> **Task instructions**:
Go through the records, and copy each line in which the string "bench" is present.

------------------------------------------------------------

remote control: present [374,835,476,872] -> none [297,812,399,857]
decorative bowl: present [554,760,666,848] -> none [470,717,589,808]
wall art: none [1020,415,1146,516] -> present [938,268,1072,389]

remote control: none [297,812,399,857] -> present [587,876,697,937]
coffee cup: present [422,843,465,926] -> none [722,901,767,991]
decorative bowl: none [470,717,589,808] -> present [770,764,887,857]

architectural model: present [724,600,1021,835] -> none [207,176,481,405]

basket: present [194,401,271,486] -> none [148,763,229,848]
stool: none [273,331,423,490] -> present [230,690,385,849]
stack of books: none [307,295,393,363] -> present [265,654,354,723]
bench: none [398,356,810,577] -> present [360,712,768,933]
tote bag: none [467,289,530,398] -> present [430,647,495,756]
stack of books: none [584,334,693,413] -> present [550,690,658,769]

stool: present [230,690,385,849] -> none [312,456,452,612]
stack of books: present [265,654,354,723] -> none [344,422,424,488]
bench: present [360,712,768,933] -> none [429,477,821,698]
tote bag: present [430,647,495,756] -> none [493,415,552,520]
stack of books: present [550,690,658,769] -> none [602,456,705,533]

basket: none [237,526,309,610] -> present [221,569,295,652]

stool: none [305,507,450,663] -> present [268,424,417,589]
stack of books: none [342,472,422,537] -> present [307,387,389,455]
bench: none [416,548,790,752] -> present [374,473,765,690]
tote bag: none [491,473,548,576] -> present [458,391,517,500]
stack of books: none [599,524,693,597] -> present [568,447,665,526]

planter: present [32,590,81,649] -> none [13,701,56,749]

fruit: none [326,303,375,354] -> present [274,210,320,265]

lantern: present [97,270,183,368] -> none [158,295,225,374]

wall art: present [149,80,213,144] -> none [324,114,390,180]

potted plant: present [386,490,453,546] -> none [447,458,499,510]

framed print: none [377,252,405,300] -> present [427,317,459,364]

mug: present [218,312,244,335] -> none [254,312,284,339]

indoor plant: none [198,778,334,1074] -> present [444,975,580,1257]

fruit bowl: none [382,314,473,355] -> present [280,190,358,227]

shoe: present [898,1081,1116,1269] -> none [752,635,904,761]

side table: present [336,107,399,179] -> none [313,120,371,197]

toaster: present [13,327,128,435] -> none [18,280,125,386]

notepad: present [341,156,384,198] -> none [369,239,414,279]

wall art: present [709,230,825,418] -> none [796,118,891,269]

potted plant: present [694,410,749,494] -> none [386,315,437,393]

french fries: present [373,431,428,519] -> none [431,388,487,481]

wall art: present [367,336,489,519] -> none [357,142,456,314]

------------------------------------------------------------

> **Written answer**:
bench: none [398,356,810,577] -> present [360,712,768,933]
bench: present [360,712,768,933] -> none [429,477,821,698]
bench: none [416,548,790,752] -> present [374,473,765,690]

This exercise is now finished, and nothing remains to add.